La perdita complessiva di capitale umano per l’Italia – oltre alle spese sostenute per la formazione ed educazione, si devono aggiungere quelle mancate di fatturato e Pil per il Paese – è stimata in 134 miliardi di euro.
In questo caso, il “problema giovani” non è connesso alla crisi demografica, che tuttavia aggiungerà effetti negativi. La tendenza in atto – la fuga dei giovani dall’Italia – non contabilizza l’ulteriore calo che nella popolazione avrà la quota dei giovani 18-34 anni, che sarà effetto del progressivo crollo delle nascite. Il calo delle nascite in Italia ha raggiunto un nuovo record nel 2024: una diminuzione del 34% dal 2008 al 2023. L’Italia si conferma tra i Paesi con il più basso tasso di nascite in Europa. I dati diffusi dall’Istat, relativi al periodo tra gennaio e luglio, indicano una riduzione di 4.600 nascite rispetto allo stesso periodo del 2023. Una tendenza che prosegue ininterrotta ormai da oltre un decennio, con un calo complessivo di quasi 200.000 nascite dal 2008 al 2023, pari appunto a una diminuzione del 34%.
Il fattore denatalità, aggiunto alla fuga in atto e aggiunto al fatto che molti ragazzi non si cancellano all’anagrafe italiana, e mantengono la residenza in Italia pur vivendo all’estero, potrebbe triplicare il dato sui giovani italiani all’estero.

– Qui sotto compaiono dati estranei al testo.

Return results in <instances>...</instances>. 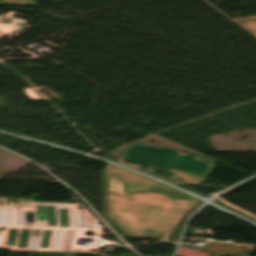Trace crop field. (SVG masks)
Wrapping results in <instances>:
<instances>
[{
	"label": "crop field",
	"mask_w": 256,
	"mask_h": 256,
	"mask_svg": "<svg viewBox=\"0 0 256 256\" xmlns=\"http://www.w3.org/2000/svg\"><path fill=\"white\" fill-rule=\"evenodd\" d=\"M2 4H19V5H33L34 0H0Z\"/></svg>",
	"instance_id": "crop-field-6"
},
{
	"label": "crop field",
	"mask_w": 256,
	"mask_h": 256,
	"mask_svg": "<svg viewBox=\"0 0 256 256\" xmlns=\"http://www.w3.org/2000/svg\"><path fill=\"white\" fill-rule=\"evenodd\" d=\"M200 250L228 256H251V254L256 250V247L210 242Z\"/></svg>",
	"instance_id": "crop-field-3"
},
{
	"label": "crop field",
	"mask_w": 256,
	"mask_h": 256,
	"mask_svg": "<svg viewBox=\"0 0 256 256\" xmlns=\"http://www.w3.org/2000/svg\"><path fill=\"white\" fill-rule=\"evenodd\" d=\"M256 36V17L235 20Z\"/></svg>",
	"instance_id": "crop-field-5"
},
{
	"label": "crop field",
	"mask_w": 256,
	"mask_h": 256,
	"mask_svg": "<svg viewBox=\"0 0 256 256\" xmlns=\"http://www.w3.org/2000/svg\"><path fill=\"white\" fill-rule=\"evenodd\" d=\"M38 256H73V254L68 253H37Z\"/></svg>",
	"instance_id": "crop-field-7"
},
{
	"label": "crop field",
	"mask_w": 256,
	"mask_h": 256,
	"mask_svg": "<svg viewBox=\"0 0 256 256\" xmlns=\"http://www.w3.org/2000/svg\"><path fill=\"white\" fill-rule=\"evenodd\" d=\"M109 218L127 235L169 240L197 201L129 173L107 191Z\"/></svg>",
	"instance_id": "crop-field-1"
},
{
	"label": "crop field",
	"mask_w": 256,
	"mask_h": 256,
	"mask_svg": "<svg viewBox=\"0 0 256 256\" xmlns=\"http://www.w3.org/2000/svg\"><path fill=\"white\" fill-rule=\"evenodd\" d=\"M128 172L107 164V190L122 179Z\"/></svg>",
	"instance_id": "crop-field-4"
},
{
	"label": "crop field",
	"mask_w": 256,
	"mask_h": 256,
	"mask_svg": "<svg viewBox=\"0 0 256 256\" xmlns=\"http://www.w3.org/2000/svg\"><path fill=\"white\" fill-rule=\"evenodd\" d=\"M118 162L172 183L191 184H199L205 179L214 164L178 151L135 144H131Z\"/></svg>",
	"instance_id": "crop-field-2"
}]
</instances>
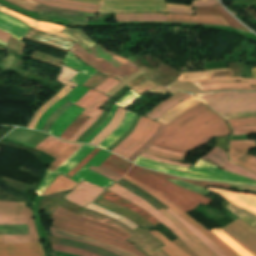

Questa fuga all’estero non segue i canoni previsti o la retorica spesso utilizzata. Innanzitutto. non è (solo) una fuga di cervelli. Nei tredici anni (2011-2023) considerati dalla ricerca della Fondazione Nord Est, dei 550mila giovani che hanno lasciato il Paese, poco più del 30% è senza diploma di scuola media superiore, e un altro 30% è al più diplomato.
In secondo luogo, chi va all’estero non ci va solo inseguendo una migliore retribuzione (è la motivazione solo per il 10% di chi va all’estero): i giovani lasciano l’Italia per necessità (28%) – inseguendo migliori opportunità di lavoro (26,2%) e il desiderio di una migliore qualità della vita (23,2%) – o per scelta (23%), per cercare soprattutto migliori opportunità di studio o formazione (29,6%).
Infine bisogna notare che circa la metà di chi ha lasciato l’Italia per necessità svolge mansioni per cui le imprese italiane denunciano di non trovare candidati (tecnico, qualificato nei servizi, operaio specializzato, operaio semi specializzato, lavoratore non qualificato). La fuga dei giovani riguarda più il Nord del Sud, dove l’impresa ha più fame di manodopera.
Politici e sindacalisti si preoccupano? Non si direbbe, hanno altro per la testa. Tanto i giovani non votano e non si iscrivono al sindacato. Se scappano dall’Italia non sembra affar loro. Ma è un allarme vero e forte per il futuro del Paese.